Any place where a Durable Object needs to reconcile cross-DO state at startup. The shape is independent of agents: if you're awaiting a remote RPC inside blockConcurrencyWhile, you are one stuck remote away from this bug.

10. Self check

Q1. Why was the wedge permanent rather than transient?

Show answer

Three things had to align. The stale state lived in durable SQLite, so it survived resets. The recovery loop wrote terminal status only after per-row work completed, so cancellation produced zero updates. And every entry point on the DO went through the same partyserver ensureInitialized gate, so there was no path around the failing code.
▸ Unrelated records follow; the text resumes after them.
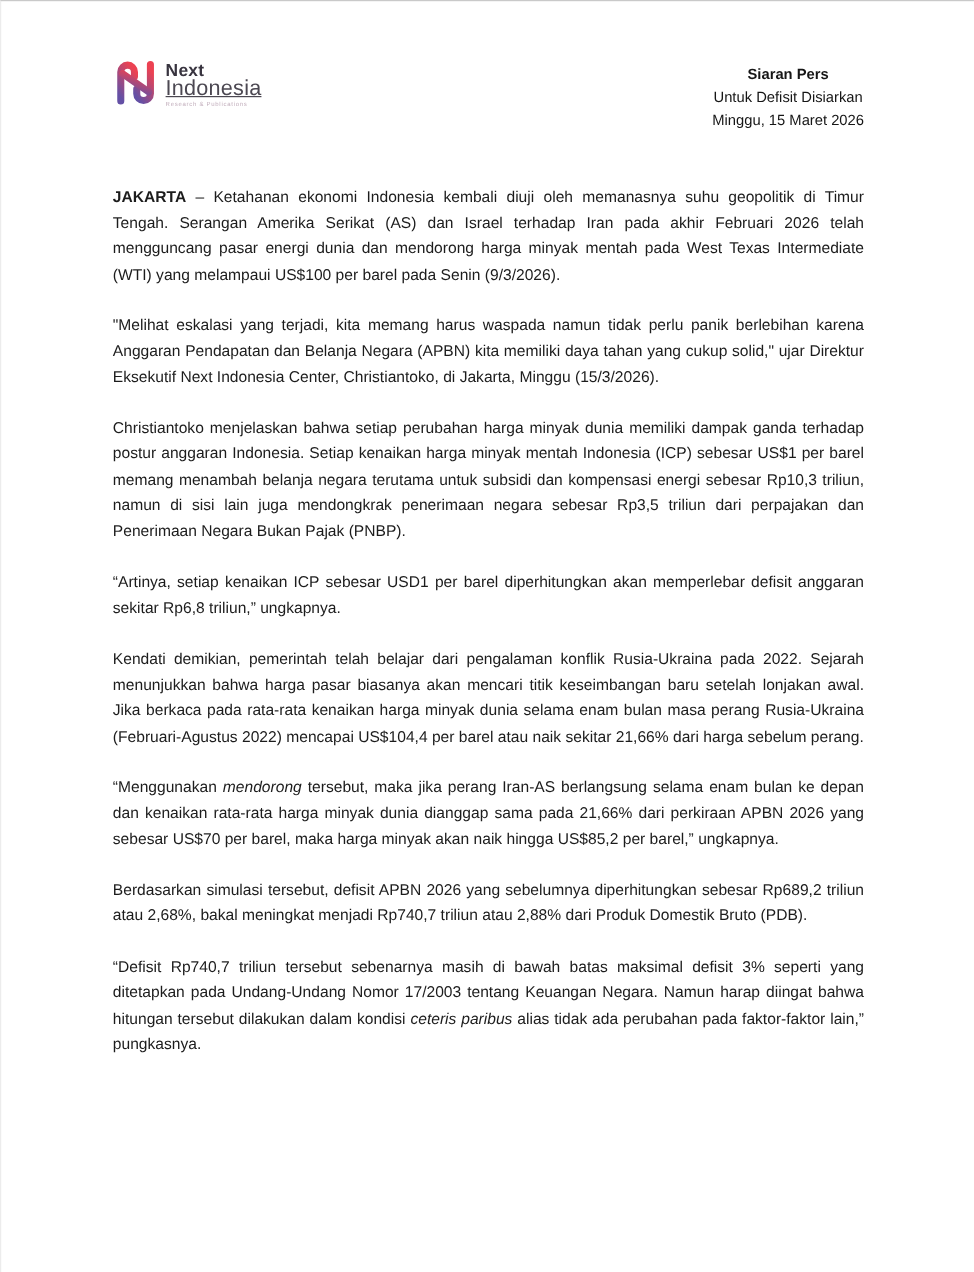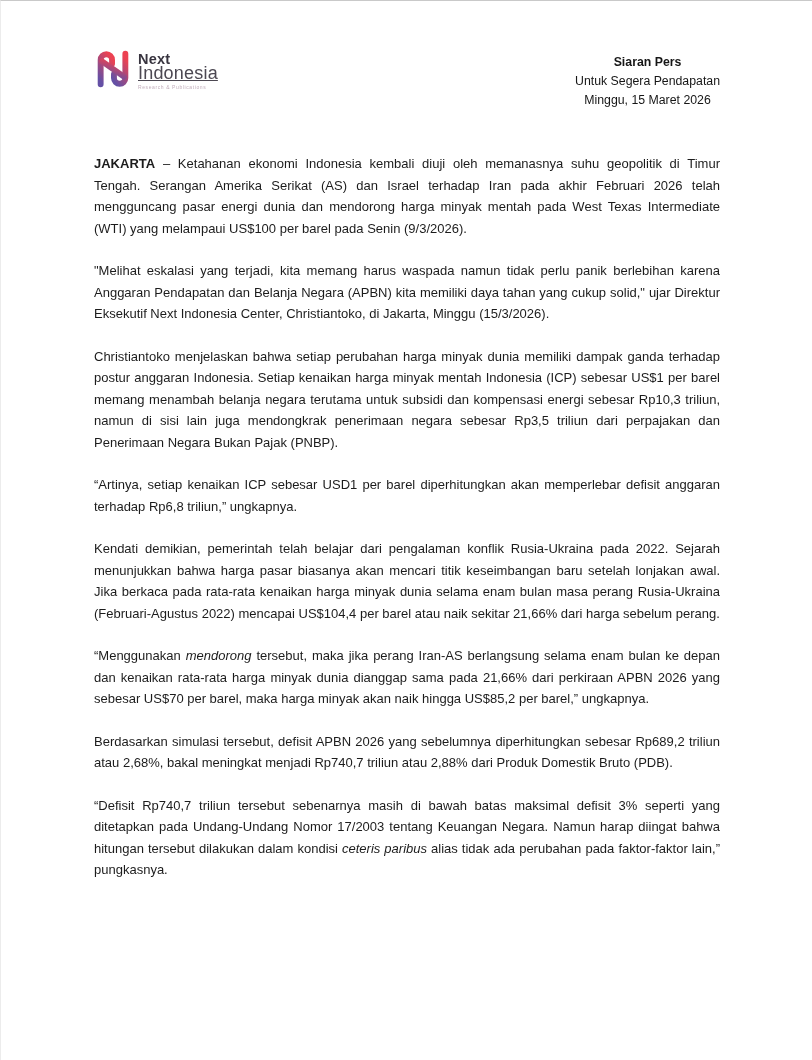--- a/index.html
+++ b/index.html
@@ -70,7 +70,7 @@
 
     <div class="meta">
       <div class="meta-label">Siaran Pers</div>
-      <div>Untuk Segera Pendapatan</div>
+      <div>Untuk Defisit Disiarkan</div>
       <div>Minggu, 15 Maret 2026</div>
     </div>
   </div>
Q2. Why didn't PR #1578 (facet identity fix) help here?

Show answer

#1578 eliminated one specific deadlock: a facet whose DO id collided with its root, so it RPC'd into itself and blocked on its own gate instantly. The children in #1595's scenario are distinct DO instances. The cost comes from the cumulative wall time of sequentially driving every child (and grandchild) through its own onStart while the parent's 30-second gate is held. No identity collision is required.

Q3. Why does the snapshot of run ids matter? What goes wrong without it?

Show answer

Without the snapshot, the background recovery loop runs over whatever rows are running when it actually starts. That set includes any new tool runs initiated by user code during onStart. Those new runs are legitimately busy, will not be inspectable within 2 seconds, and would be written off as interrupted by the timeout branch. The snapshot draws a clean before/after line so only pre-startup rows are touched.

Q4. Why ctx.waitUntil rather than just an unawaited promise?

Show answer

Without waitUntil, the Workers runtime is free to suspend the DO as soon as the request handler returns, and the background recovery may never run to completion. waitUntil tells the runtime "keep this DO alive until this promise settles," so recovery either completes or gets at most one more chance, instead of being dropped on the floor.

Q5. The fix accepts that a row may be marked interrupted when the child actually completed successfully. Why is that acceptable?

Show answer

The issue framed the choice explicitly: a small amount of correctness for a hard cap on cost. The alternative is a Durable Object that no client can ever reach. A child whose inspection times out is by definition uncooperative for at least 2 seconds; the recovered terminal status downstream (interrupted) is far easier to handle than an unreachable parent.

Q6. Sketch the five-step pattern for "startup wants to recover something cross-DO."

Show answer
  1. Snapshot what to recover from your own SQLite inside the gate.
  2. Schedule the work in ctx.waitUntil after yielding with setTimeout(0).
  3. Single-flight the background task on a private promise.
  4. Race each item against a small timeout; carry an outcome enum.
  5. Write a terminal status on timeout so the next wake doesn't repeat it.